Overnight campers were spotted breathing collective sighs of relief as the weather prevailed golden and glorious for the entire duration. The pastoral, sleep-within-nature accommodation ranged from BYO tents (incidentally those tiny two-mans, pitched far from any shade, looked set to prove particularly interesting for incipient hangovers come sunrise) to decorated canvas teepees and safari-style military tents, boasting terrace BBQs and bedecked with fairy lights.
But most people, really, were here for the music. An impressively international contingent of DJs – Bradley Zero, Dan Shake, Ben UFO and Skatebård – all fresh from the unrelenting party circuit of European festival tours, bestowed seriously credible levels of dance floor energy. Local musicheads such as Mr Ho, Youry Brauner and Roy Malig held their own in keeping the latterly buzzing HK scene represented. Wildly eclectic sets stoked the daytime furnace with a tropical, Afro carnival vibe, and descended into full-on electro, techno and deep house long before the sun had dipped low, paving the way for strobe lights and smoke machines.
Lazy Sunday morning settle-in sessions were soundtracked by hazy, dreamlike jazz that filtered from the DJ booth on gentle cross-breezes down to the nearby shoreline, mingling with the sibilant soundbar of breaking waves. Early afternoon started to kick things uptempo with an injection of hiphop and some decidedly brooding basslines. By only 7pm on consecutive nights, the canopy-ceilinged dancefloor of the Jungle Stage was as sweaty, packed and electric as no normal nightclub could expect to be at such an early hour, as Saturday’s Bradley Zero and his Sunday predecessor Ben UFO whipped up the compact crowds under the glitter of the disco ball.
Across the grassy slopes, at the Concrete Stage, the sound system was partly powered by the kinetic energy of stationary-bike-pedalling volunteers (in variously dubious states of sobriety and fitness; these shaky, cycling subjects gloriously afforded some of the most joyful people-watching of the entire weekend.) Their heroic, drunken efforts gifted the less brave amongst us the opportunity to see our moonlit night out dancing to euphoric disco under the stars, in the tomb-grey hollow of an abandoned skateboard park.

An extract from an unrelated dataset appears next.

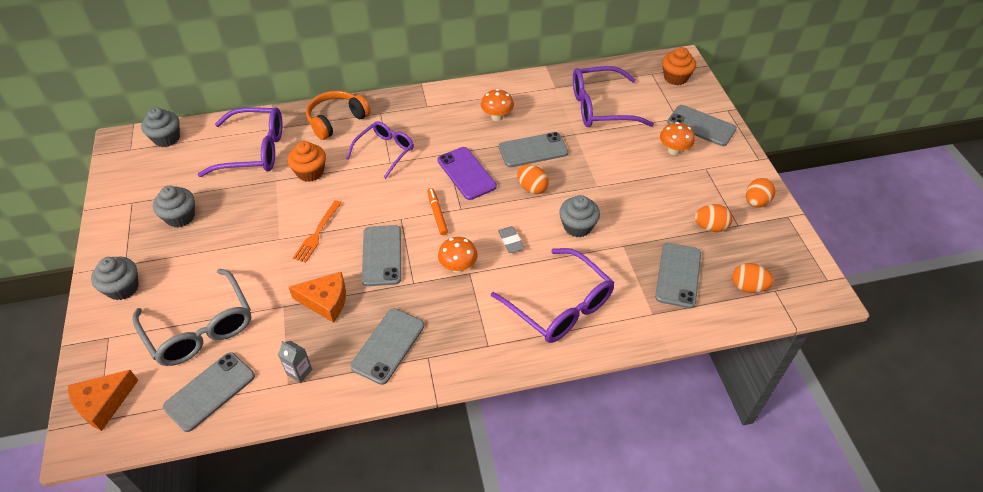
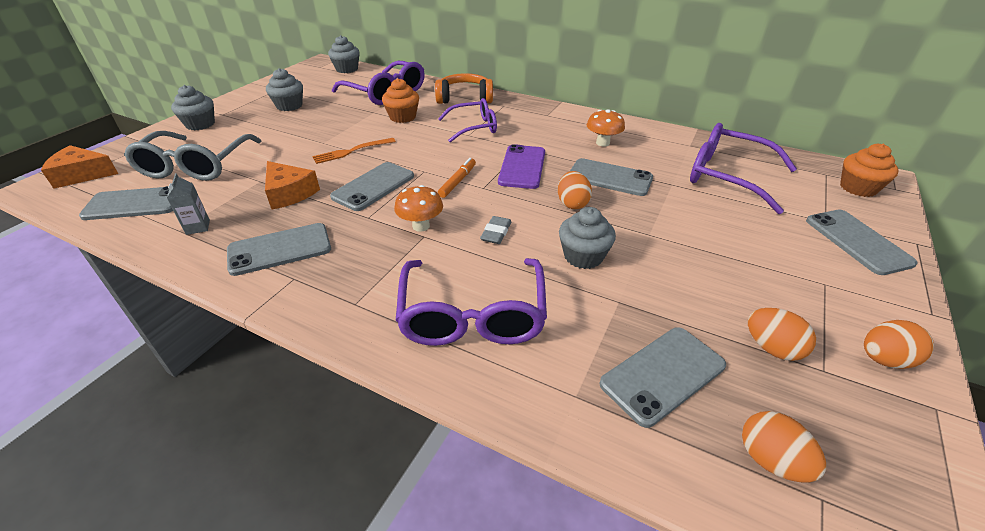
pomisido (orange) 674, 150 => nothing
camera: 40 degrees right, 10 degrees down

Admittedly, there were some high-profile no-shows – unfortunate collateral damage for any organiser attempting to weave the many separate threads of a complex patchwork of individuals and artists. Saturday night headliner Glenn Underground cancelled his slot last minute due to illness, throwing the day’s line-up into temporary, but somewhat joyful, disarray, as the on-site roster of fellow DJs pitched in, dextrously shuffling their own sets about to fill the gaps. Josey Rebelle had bowed out about a week before, citing personal reasons.
Such blips are par for the course: the festival is still in its infancy; this year’s sophomore set-up being a reboot of last May’s inaugural, Japanese-infused dance-fest on nearby Lantau. Yet despite a couple of bumps in the road, this small autumn gathering with a very human heart had pretty much everything you could wish for on its tiny piece of turf overlooking the ocean: namely revelling in the sun, dancing under the moon and sleeping under the stars. In a scenic island beauty-spot in the South China Seas where, as with so many of Hong Kong’s sleepy outlying islands, time seems to have stood slightly still. So let’s all set our clocks for next year. I’ll be the one under the disco ball.